» Article

No good will come of having variations within a standard or providing standards tables where the figures do not add up unless you take the margins for error into account. 
We'll have to disagree. I think when you take the standards along with the notes, the standards make a great deal of sense and--if adopted by the manufacturing community (and that's the $64,000 "if")--will have a very positive impact on the hobby and the ability to run socially without worry. It is going to be up to us to provide them feedback (both positive and negative) as to how they're doing relative to sticking to the standards. If they're misinterpreting something, we need to be proactive in correcting them. If they're hitting the nail on the head, we need to be praising them for it. 

Later, 

K


----------



## Greg Elmassian (Jan 3, 2008)

Kevin, I'm not impugning Gary's or your experience. 

You said you did not understand why I said something, and I told you it was because YOUR top consideration is not MY top consideration. 

Now, you should understand that and appreciate it and respect it. Maybe we don't agree on the top consideration, but respect should be given both ways. I'm respecting your decision. 

I understand the politics you have to play in the NMRA... it is not really rocket science, and I am definitely smart enough to understand. 

Don't fall into the trap of continually explaining the same thing because people don't agree, I understand, I don't agree. 

Some of the people in the world can be overcome by just beating them senseless over and over with the same words... I am not one of them. 

Regards, Greg


----------



## Curmudgeon (Jan 11, 2008)

It's called "tolerance stackup", Kevin, where parts are at the extremes of the spec scale and they don't work. 

I am using virtually all Llagas turnouts, some so old they have wood ties. 
The "standard" in use, some extrapolated 15 years ago from G1MRA is: 

1.777" gauge 
1.574" back-to-back. 
1.530" wing to guard. 
You calculate the flangeway from that. 

It has functioned flawlessly for all this time. 

I have old LGB 1600's in the shed, and if you want problems, that's where they will be. 

I know what works and can prove it. 

nmra going to break tradition and actually BUILD wheel, track and turnouts to those standards and place them in real-time service to "prove" the concept? 

Please pass along my message to the nmra to butt out. 

If the (mainline) manufacturers of wheels cannot build to existing standards, even when it was continually pointed out to them, the last thing we need is ONE manufacturer coming out with something "different".

» Written task 1
Quote the stretch of the track standards thread from "Now, you should" through "respecting your decision.".
» Written task 2
Write what comes next in the track standards thread, picking up after its last sentence.
The entries below come from a separate source, unrelated to the track standards thread.

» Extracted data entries
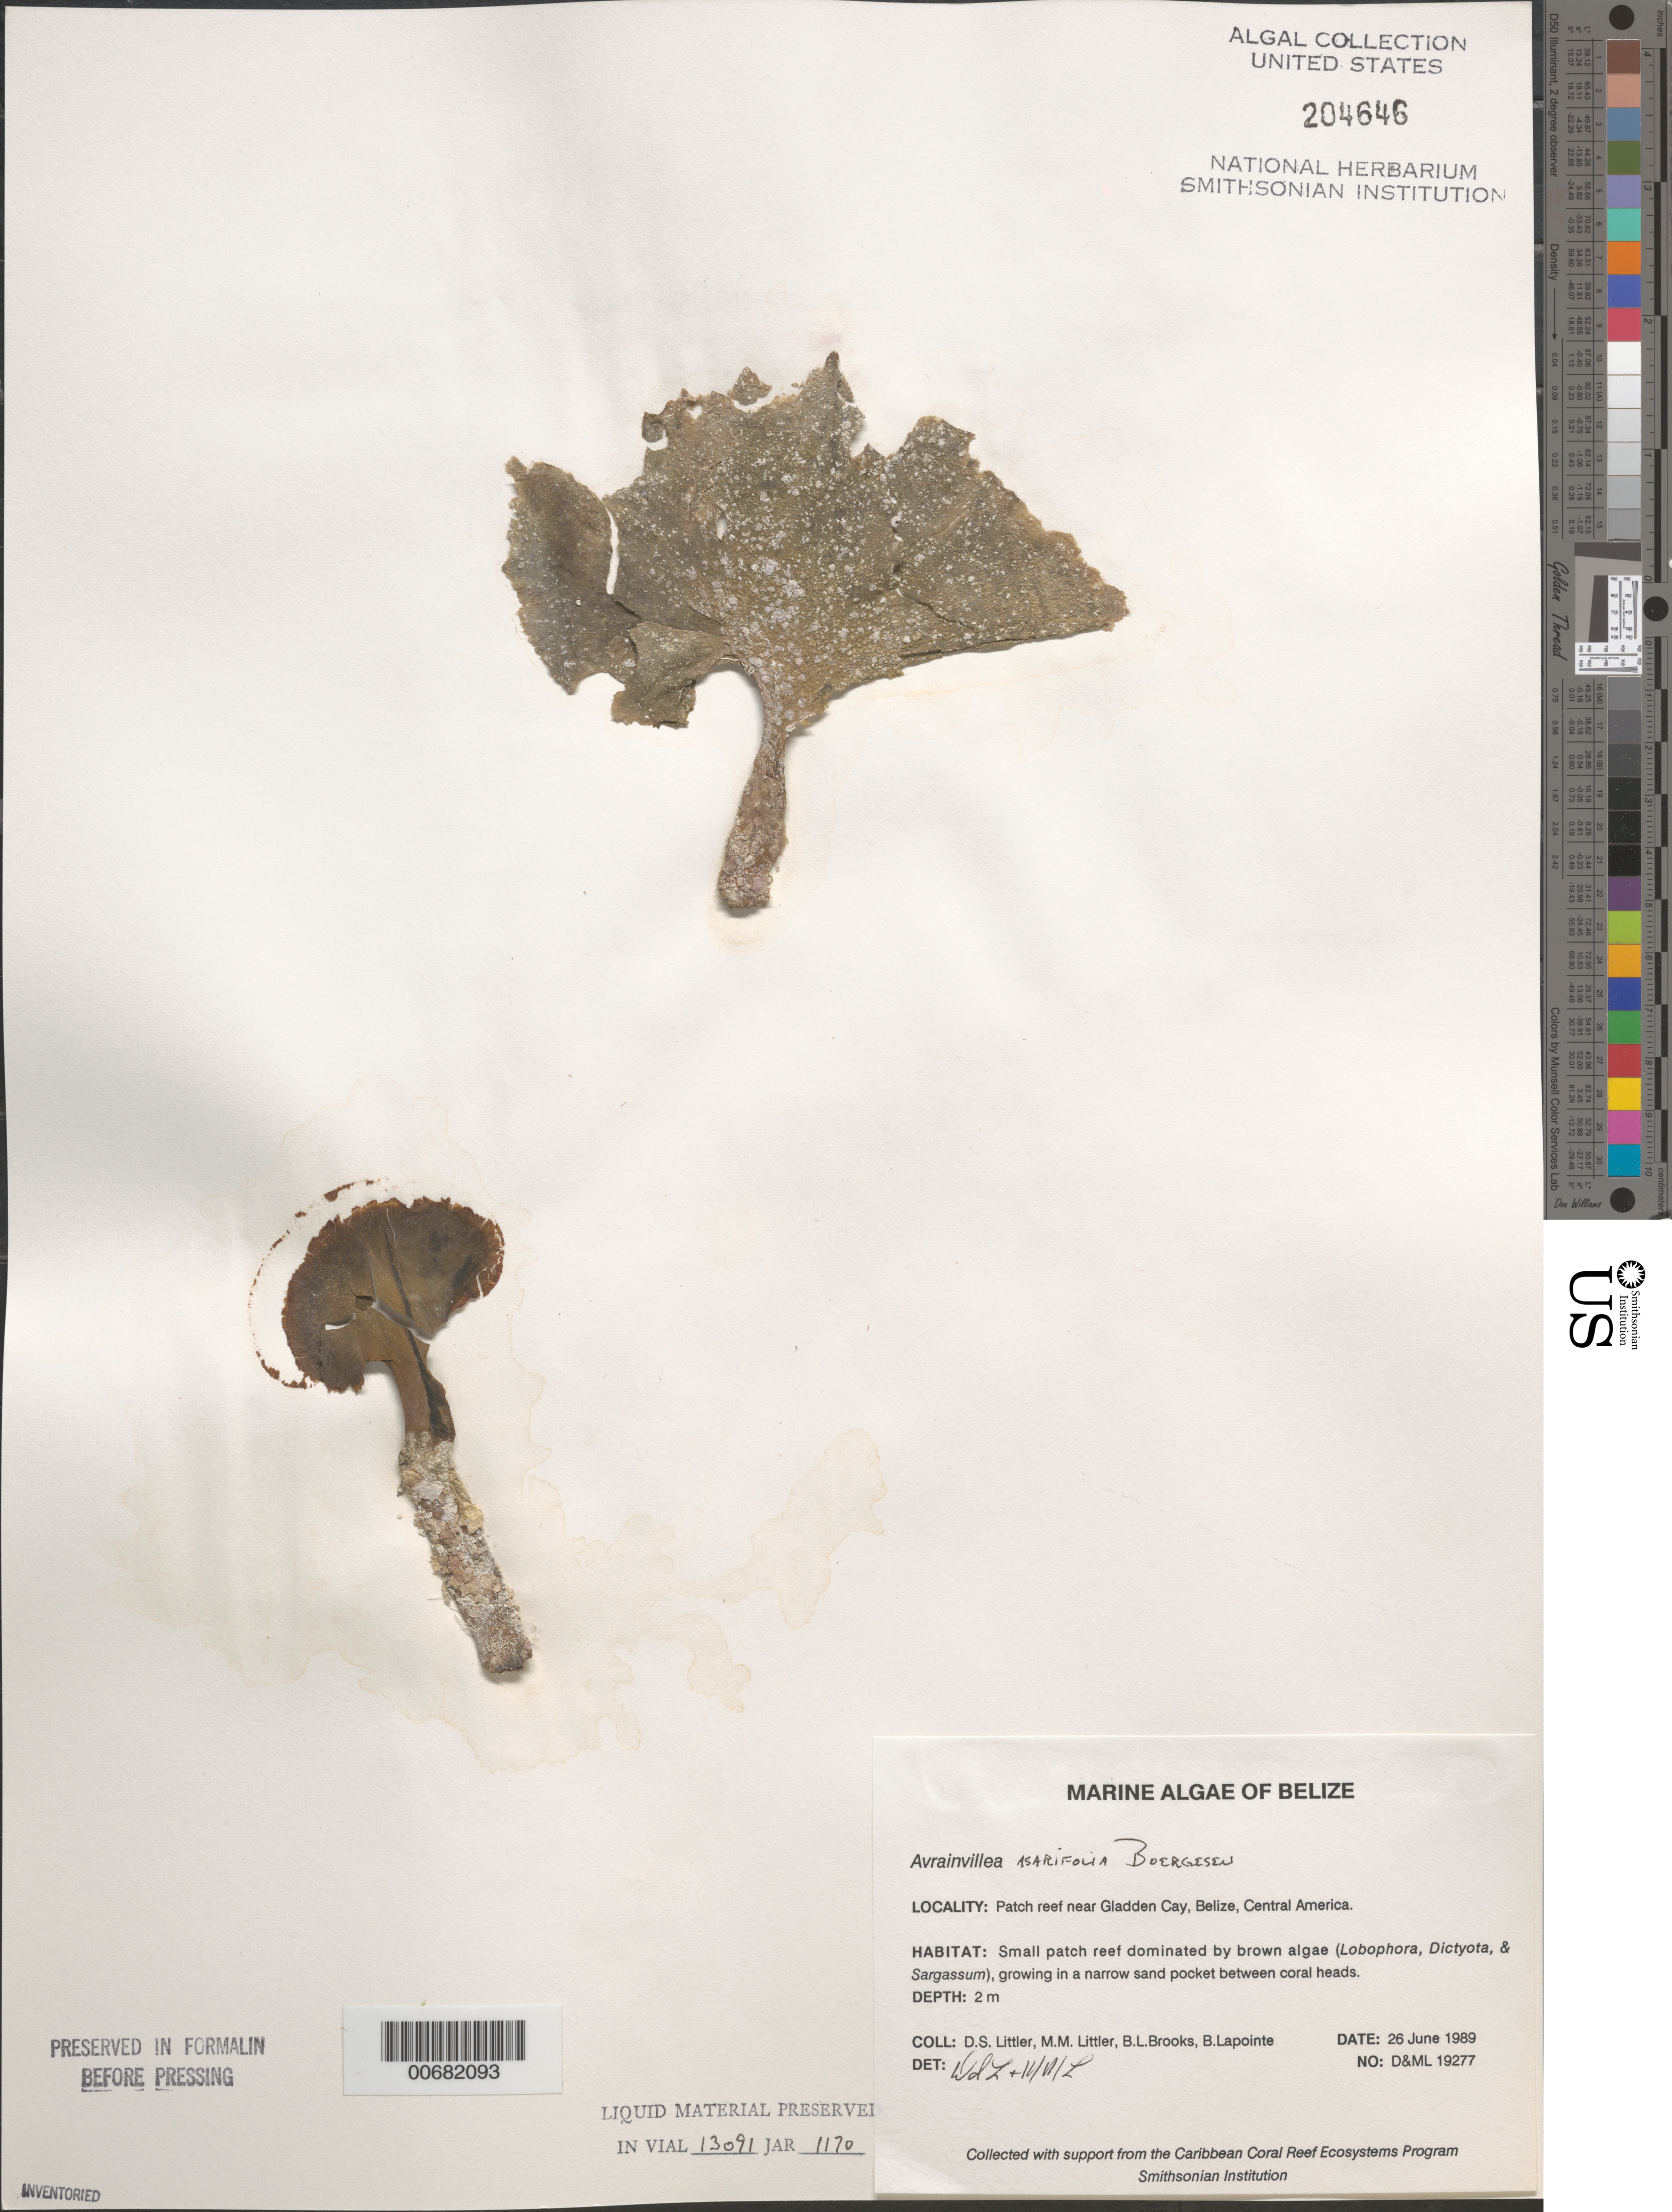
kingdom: Plantae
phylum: Chlorophyta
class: Ulvophyceae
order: Bryopsidales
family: Dichotomosiphonaceae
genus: Avrainvillea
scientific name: Avrainvillea asarifolia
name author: Børgesen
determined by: Littler, D. S.; Littler, M. M.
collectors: D. S. Littler, M. M. Littler, B. Brooks & B. Lapointe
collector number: D&ML 19277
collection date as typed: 26 Jun 1989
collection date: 1989-06-26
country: Belize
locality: Patch reef near Gladden Cay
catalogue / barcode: US 204646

» Exercise response 1
Now, you should understand that and appreciate it and respect it. Maybe we don't agree on the top consideration, but respect should be given both ways. I'm respecting your decision.

» Exercise response 2
I am really sorry your turnouts and wheels don't work. 

Maybe if you used turnouts that were to the existing standard, you wouldn't have this issue? 

Back to logged-out status. 

Thirteen freaking pages (on my settings). 

Geez.


----------



## samevans (Jan 3, 2008)

Dave

Agreed. 

I have no issue with the NMRA setting standards as long as they are wholly compatible with GIMRA.


G1MRA have 'recently' altered their track span measurement, see

http://www.gaugeone.org/Misc/STANDARD DIMENSIONS FOR GAUGE ‘1’.pdf

This is in the response to the fact that the 'target' track & wheel check gauges were equal which gave little room for error. The effect of the increase in span is to keep the flange further away from the frog so that there can be some allowance for error. The only minot point is that the math ought to indicate a reduced but still effective flangeway, however for some reason theuy still quote 3mm which does not quite add up. I have made enquiries as to whether there is an error but so far no reply. This will not affect current set ups but any new switches should use the new span measurement.Best

Have a good Christmas


Sam E


----------



## East Broad Top (Dec 29, 2007)

One thing is clear. There are as many approaches to developing standards as there are standards themselves. I think overall, each of our approaches and specific numbers are in reality quite compatible with each other, going back to Greenley's work which Ralph referenced some umpteen pages ago. "What works" for Greenley is specifically different from "what works" for Dave, which is different from "what works" for Sam, "what works" for Greg, "what works" for me, etc. Yet, all of us swear by what we're using, and have no trouble with it on our respective railroads. Each of our personal standards vary by just that little bit here and there. If nothing else, that would seem to illustrate that quibbling over a few thousandths of an inch is neither productive nor really necessary in the grand scheme of things.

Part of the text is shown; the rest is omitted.